As if things weren’t bad enough, the numbers behind liturgical services during 2020 are enough to make even the most optimistic cringe and in true Episcopal fashion pour a very stiff martini. Maybe three.

And these numbers are particularly compelling, since the Episcopal Church is nothing if not liturgical.

  • Funerals totaled 18,739.
  • Weddings totaled 3,839.
  • Persons received into the church totaled 1,630.
  • Baptisms totaled 8,935.

Thus, roughly 8,000 more people were buried from the church than were received into it, even as many of the rest of us decided we’d had enough of the whole “loving, liberating, life-giving” routine and split, resulting in a total loss of 61,243 members.

These sorts of losses should themselves have alarms, sirens, klaxons, and bells going off at every level in the church. And it should tell the church that the same old, same old isn’t cutting it. But instead, the Episcopal News Service buried the news well down on the front page, when instead it should be a headline.

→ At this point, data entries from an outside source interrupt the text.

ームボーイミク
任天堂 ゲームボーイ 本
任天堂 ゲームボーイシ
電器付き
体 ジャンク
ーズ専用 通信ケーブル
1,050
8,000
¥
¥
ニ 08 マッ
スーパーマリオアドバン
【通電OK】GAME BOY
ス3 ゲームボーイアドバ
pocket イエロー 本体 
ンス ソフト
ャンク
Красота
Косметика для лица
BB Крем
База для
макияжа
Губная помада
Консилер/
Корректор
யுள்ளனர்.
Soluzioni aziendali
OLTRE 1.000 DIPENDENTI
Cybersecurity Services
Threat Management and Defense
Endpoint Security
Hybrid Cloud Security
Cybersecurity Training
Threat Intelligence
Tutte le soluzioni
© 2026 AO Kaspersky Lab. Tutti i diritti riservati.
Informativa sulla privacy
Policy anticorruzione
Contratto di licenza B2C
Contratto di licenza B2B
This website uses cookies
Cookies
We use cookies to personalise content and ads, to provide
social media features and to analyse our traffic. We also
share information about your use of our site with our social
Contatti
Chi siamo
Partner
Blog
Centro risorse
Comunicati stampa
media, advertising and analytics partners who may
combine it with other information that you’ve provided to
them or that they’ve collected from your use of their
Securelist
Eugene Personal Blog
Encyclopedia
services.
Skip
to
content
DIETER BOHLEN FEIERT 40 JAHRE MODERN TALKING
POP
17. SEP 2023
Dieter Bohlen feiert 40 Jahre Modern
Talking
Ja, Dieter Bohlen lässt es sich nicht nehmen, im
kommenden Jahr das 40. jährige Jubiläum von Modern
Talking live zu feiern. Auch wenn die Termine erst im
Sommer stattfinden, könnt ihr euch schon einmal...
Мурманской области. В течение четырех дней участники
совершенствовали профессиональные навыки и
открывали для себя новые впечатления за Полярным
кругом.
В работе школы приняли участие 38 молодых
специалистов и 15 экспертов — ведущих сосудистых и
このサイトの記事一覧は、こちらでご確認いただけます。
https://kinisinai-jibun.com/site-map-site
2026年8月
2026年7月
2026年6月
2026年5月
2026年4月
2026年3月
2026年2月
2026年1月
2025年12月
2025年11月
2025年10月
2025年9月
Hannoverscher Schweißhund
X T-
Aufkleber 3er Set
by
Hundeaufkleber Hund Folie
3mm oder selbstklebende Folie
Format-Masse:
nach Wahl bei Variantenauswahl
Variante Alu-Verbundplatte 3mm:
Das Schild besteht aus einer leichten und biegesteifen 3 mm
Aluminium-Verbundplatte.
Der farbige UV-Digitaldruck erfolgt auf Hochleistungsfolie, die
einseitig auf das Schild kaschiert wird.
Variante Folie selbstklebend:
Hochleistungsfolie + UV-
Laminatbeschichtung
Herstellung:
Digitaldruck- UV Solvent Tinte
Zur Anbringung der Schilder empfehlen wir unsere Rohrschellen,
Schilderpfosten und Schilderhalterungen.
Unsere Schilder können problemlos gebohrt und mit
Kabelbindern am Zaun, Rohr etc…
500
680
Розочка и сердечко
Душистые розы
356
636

And as of press time, the fast collapsing Episcopal Café can’t even be bothered

As Jeff Walton, a theologically conservative critic of the Episcopal church puts it:

“These numbers indicate a doubling in the rate of membership decline and a tripling in the rate of attendance decline over the previous year.

“From 2019–2020, weddings across the denomination dropped from 6,484 to 3,530, down 46% (an additional 309 weddings were reported conducted online in virtual services). Children’s baptisms dropped from 19,716 to 7,286, down 67%. Adult baptisms dropped from 3,866 to 1,649, down 57%.”

Bottom Line

In all of this, the bottom line is the bottom line. And the bottom line makes clear that if TEC is to survive, radical transformation is needed from top to bottom.

Not Jesus babble.

Not empty rhetoric.

Not admitting that change needs to happen, then doing nothing.

The Episcopal Church’s only hope is drastic change, now.

And as someone who has seen myriad examples of unethical conduct in the Episcopal Church, including bishops who refuse to investigate allegations of criminal conduct by clergy, who knowingly permit harassment of female employees, who turn a blind eye to bullying within the church, I say this: Change needs to start close to home.

As in right under their noses, and in their own offices.

And at standing committee meetings, vestry meetings, and more.

The Episcopal Church will not survive if its only role is to cling to outmoded structures and ways of doing things, while turning a blind eye to its own sexism, racism, transphobia, and exclusionary behavior. It must make a top-to-bottom effort to become the church it claims to be: Loving, liberating, life-giving.

As long as these are just PR babble, the church’s decline is going to continue.